Natale

*Origine del Natale*

Nei primi 300 anni dopo Gesù Cristo nessuno festeggiava il Natale. La prima festa cristiana era la Pasqua di resurrezione. Si iniziò poi a festeggiare il 6 gennaio come festa del battesimo di Gesù. Festeggiavano però soprattutto gruppi eretici gnostici, che credevano che nel battesimo Dio avesse dato dei poteri speciali a Gesù, mentre per i cristiani Gesù è Dio, oltreché uomo, fin dalla sua nascita.

Si pensò allora di festeggiare la nascita di Gesù, proprio come il momento in cui Dio si fa uomo. Ma a quell’epoca nessuno conosceva la data di nascita di Gesù. Fu scelto allora il 25 dicembre come data simbolica.

In quel giorno i pagani festeggiavano la nascita del sole, “il sole bambino”, infatti in quella data si comincia a vedere che le giornate si allungano. Per i cristiani, ad esempio per Agostino, fu allora un modo per dire: Gesù Cristo è il nostro sole, il nostro vero Dio, è lui che è veramente importante.

La festa del Natale non è dunque una festa pagana travestita cristianamente. Certo possiamo pensare che le cose non erano proprio chiare per i molti pagani divenuti cristiani per convenienza. A partire da Costantino, infatti, che si dichiara favorevole ai cristiani, molti cominciano a farsi cristiani “fiutando” il favore dell’imperatore e del potere. Inoltre il culto del sole era molto diffuso, più dei culti pagani tradizionali, e ci saranno state anche delle visioni sincretiste.

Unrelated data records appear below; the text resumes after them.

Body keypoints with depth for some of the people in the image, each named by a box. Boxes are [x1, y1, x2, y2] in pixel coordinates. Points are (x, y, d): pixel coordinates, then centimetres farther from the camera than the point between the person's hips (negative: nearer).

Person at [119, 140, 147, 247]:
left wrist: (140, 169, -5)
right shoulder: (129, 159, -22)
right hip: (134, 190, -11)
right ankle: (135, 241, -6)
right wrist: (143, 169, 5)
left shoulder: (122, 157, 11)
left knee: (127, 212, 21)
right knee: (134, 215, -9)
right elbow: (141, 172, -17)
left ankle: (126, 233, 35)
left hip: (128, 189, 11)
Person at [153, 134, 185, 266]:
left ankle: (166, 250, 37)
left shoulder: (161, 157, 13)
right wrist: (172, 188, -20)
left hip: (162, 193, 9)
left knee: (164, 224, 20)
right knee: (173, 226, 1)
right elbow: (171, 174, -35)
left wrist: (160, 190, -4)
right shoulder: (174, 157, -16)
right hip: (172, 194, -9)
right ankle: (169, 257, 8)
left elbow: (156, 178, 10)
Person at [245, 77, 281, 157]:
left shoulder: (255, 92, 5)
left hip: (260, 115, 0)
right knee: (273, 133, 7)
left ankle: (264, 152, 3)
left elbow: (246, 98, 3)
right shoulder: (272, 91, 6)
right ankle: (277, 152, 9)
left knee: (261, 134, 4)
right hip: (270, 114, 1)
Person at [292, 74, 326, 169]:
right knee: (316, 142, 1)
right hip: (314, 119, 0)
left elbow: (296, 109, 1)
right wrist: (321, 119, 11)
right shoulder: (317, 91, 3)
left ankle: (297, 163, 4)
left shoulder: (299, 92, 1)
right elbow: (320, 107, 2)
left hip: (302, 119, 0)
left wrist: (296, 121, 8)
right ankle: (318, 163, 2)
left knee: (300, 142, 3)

Però è anche chiara l’impostazione teologica che delle celebrazioni del Natale davano i teologi della Chiesa, per ribadire la centralità di Gesù Cristo come uomo e Dio nello stesso tempo, e dunque dell’effettiva salvezza in Gesù Cristo. Inoltre non esistendo diverse chiese cristiane a quel tempo, possiamo dire che è proprio una festa cristiana, anche se gruppi radicali non lo vogliono riconoscere. I cristiani in ogni tempo però devono cercare di dare senso cristiano a questo giorno, spesso invaso di significati e di tradizioni differenti.

Quando al giorno dell’effettiva nascita di Gesù non lo si conosce. Possiamo solo supporre che essendo i pastori fuori nei campi con le greggi, non fosse inverno. Quello che sappiamo di certo è che l’evangelista Luca mettendo la nascita in relazione ad un preciso censimento dava l’anno esatto secondo le convenzioni di quel tempo dell’avvenimento. La nascita di Gesù è dunque reale, storica e non un mito, mentre è per fede che crediamo sia Figlio di Dio, vero uomo e vero Dio insieme.